Their weaker arguments don't factor in anything. It doesn't factor in why people go to those specific areas. It doesn't factor in how the people on the street are only the visible homeless population and just the tip of the iceberg of the larger unhoused population in the same circumstance. It doesn't factor in how much of that visible homeless population is not interested in going to a different living arrangement, and so much more. Its just a rudimentary compassion argument that assumes well off and influential people aren't doing anything and that massively funded programs don't already exist. The statement about "the cold" doesn't seem to be targeted to any specific place either, despite this conversation being about San Francisco where "the elements" are more important, since a sweater and blanket is good enough for the worst of San Francisco weather. If their sentiment is so strong, they can iterate towards stronger arguments.



I dont need to iterate towards stronger arguments. There isn't much else to debate or elaborate on the issue. Indeed you are taking the out in the cold statement too literarily, my comment is not weather related. We as a society, regardless of country or city, need to look after each other to a certain extent. Thats what makes a society. We are not beasts. Competing in boardrooms, politics, businesses, or careers is welcome and healthy, but simply allowing for people to struggle at that level is not. It’s not even about wealth or class, let alone rudimentary compassion. It’s just something i feel. An automated reaction to such societal issues, and a response i can give as a tax pair, voter and very very small donor. Somewhere somehow a circuit is broken and people end up in that situation. We need the mechanisms to prevent that from happening. Sure if some people see homelessness as a positive choice they themselves make then thats their choice and i totally respect that. I am not writing this comment to patronise people, i know nothing of their lives. But i do know that we must do all we can to develop mechanisms to prevent it from happening to those who dont want it. Food, shelter and health care are basic human needs and rights.


>Food, shelter and health care are basic human needs and rights.

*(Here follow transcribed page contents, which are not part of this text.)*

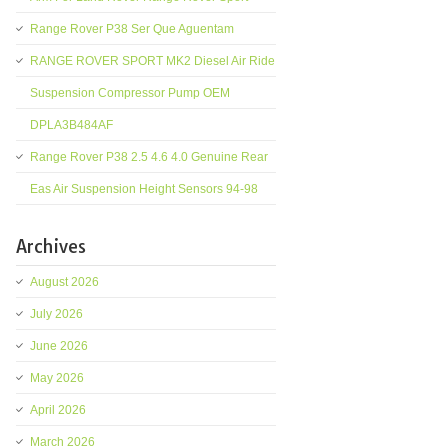
Range Rover P38 Ser Que Aguentam
RANGE ROVER SPORT MK2 Diesel Air Ride
Suspension Compressor Pump OEM
DPLA3B484AF
Range Rover P38 2.5 4.6 4.0 Genuine Rear
Eas Air Suspension Height Sensors 94-98
Archives
August 2026
July 2026
June 2026
May 2026
April 2026
March 2026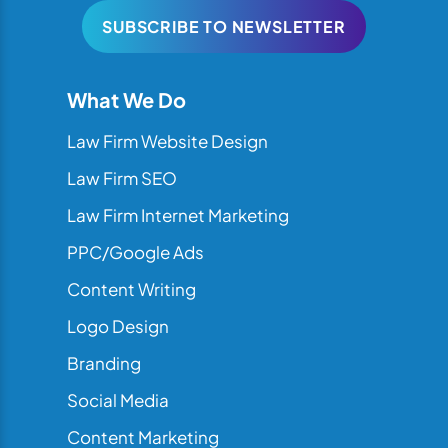
SUBSCRIBE TO NEWSLETTER
What We Do
Law Firm Website Design
Law Firm SEO
Law Firm Internet Marketing
PPC/Google Ads
Content Writing
Logo Design
Branding
Social Media
Content Marketing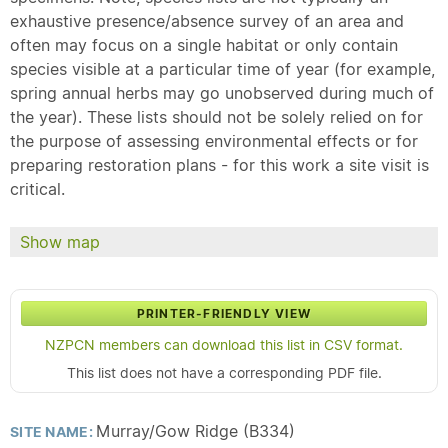
exhaustive presence/absence survey of an area and
often may focus on a single habitat or only contain
species visible at a particular time of year (for example,
spring annual herbs may go unobserved during much of
the year). These lists should not be solely relied on for
the purpose of assessing environmental effects or for
preparing restoration plans - for this work a site visit is
critical.
Show map
PRINTER-FRIENDLY VIEW
NZPCN members can download this list in CSV format.
This list does not have a corresponding PDF file.
Murray/Gow Ridge (B334)
SITE NAME: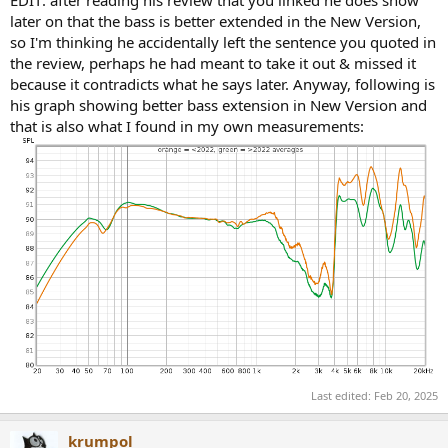
later on that the bass is better extended in the New Version,
so I'm thinking he accidentally left the sentence you quoted in
the review, perhaps he had meant to take it out & missed it
because it contradicts what he says later. Anyway, following is
his graph showing better bass extension in New Version and
that is also what I found in my own measurements:
Last edited:
Feb 20, 2025
krumpol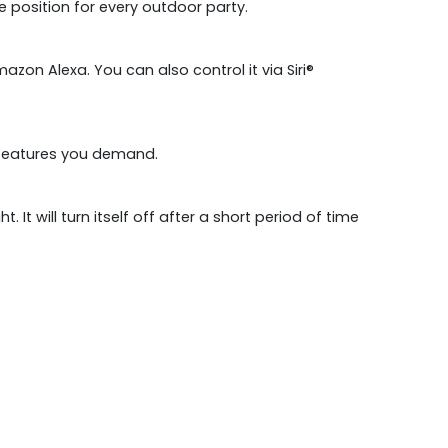
e position for every outdoor party.
zon Alexa. You can also control it via Siri®
nt features you demand.
It will turn itself off after a short period of time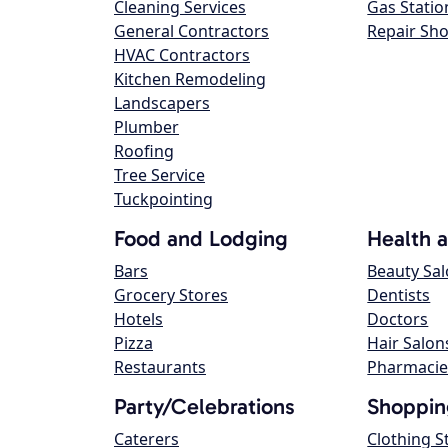
Cleaning Services
Gas Statio
General Contractors
Repair Sh
HVAC Contractors
Kitchen Remodeling
Landscapers
Plumber
Roofing
Tree Service
Tuckpointing
Food and Lodging
Health 
Bars
Beauty Sa
Grocery Stores
Dentists
Hotels
Doctors
Pizza
Hair Salon
Restaurants
Pharmacie
Party/Celebrations
Shoppin
Caterers
Clothing S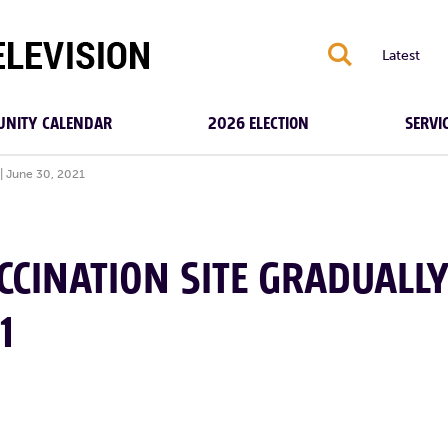
S
Latest
NITY CALENDAR
2026 ELECTION
SERVI
| June 30, 2021
CCINATION SITE GRADUALL
1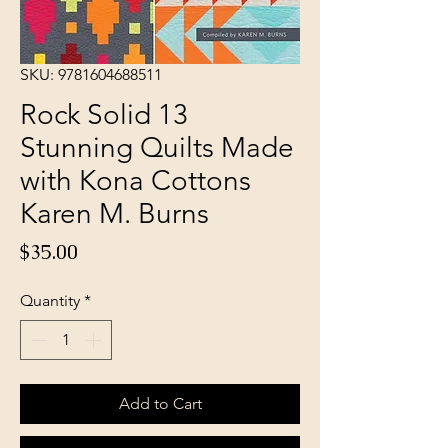
SKU: 9781604688511
Rock Solid 13
Stunning Quilts Made
with Kona Cottons
Karen M. Burns
Price
$35.00
Quantity
*
Add to Cart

Even if so, it's not your right to take these by force. So if someone has to pay for that via taxes, etc then you are infringing on the rights of others in extracting that value. I would argue the government does have the obligation to not infringe on those rights, as they currently do in onerous regulation that makes these things unaffordable (well crappy food is pretty affordable by world standards). Obviously health care regulations and licensing, medicare, medicaid, medi-Cal, are some of the biggest offenders in destroying our rights.


What's your standard on rights? The constitution has the 16th amendment in it which means any tax when called income tax is okay, and the original constitution's articles allows for excise taxes. So this is an area you have to remain vigilant on to prevent the political will from gaining consensus if it matters to you. Centrists are playing this role swimmingly, preventing any party from gaining any useful power, while the rest of the country actually believes the "wave" of their color is actually going to happen for like almost a decade now.

50-50 Senate since forever tells you all you need to know! No party is going to overcome the filibuster to pass anything.